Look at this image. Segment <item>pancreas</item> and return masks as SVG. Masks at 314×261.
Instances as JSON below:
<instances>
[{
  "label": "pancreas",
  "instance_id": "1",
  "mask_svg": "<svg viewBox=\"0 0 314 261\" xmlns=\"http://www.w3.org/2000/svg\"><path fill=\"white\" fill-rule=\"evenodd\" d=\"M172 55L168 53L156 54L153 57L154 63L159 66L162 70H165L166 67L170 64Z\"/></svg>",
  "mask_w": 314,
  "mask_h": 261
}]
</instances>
********************
- [STATED TASK]: Copy the lines above word for word, without changing anything.

- [FULL ANSWER]:
Look at this image. Segment <item>pancreas</item> and return masks as SVG. Masks at 314×261.
Instances as JSON below:
<instances>
[{
  "label": "pancreas",
  "instance_id": "1",
  "mask_svg": "<svg viewBox=\"0 0 314 261\" xmlns=\"http://www.w3.org/2000/svg\"><path fill=\"white\" fill-rule=\"evenodd\" d=\"M172 55L168 53L156 54L153 57L154 63L159 66L162 70H165L166 67L170 64Z\"/></svg>",
  "mask_w": 314,
  "mask_h": 261
}]
</instances>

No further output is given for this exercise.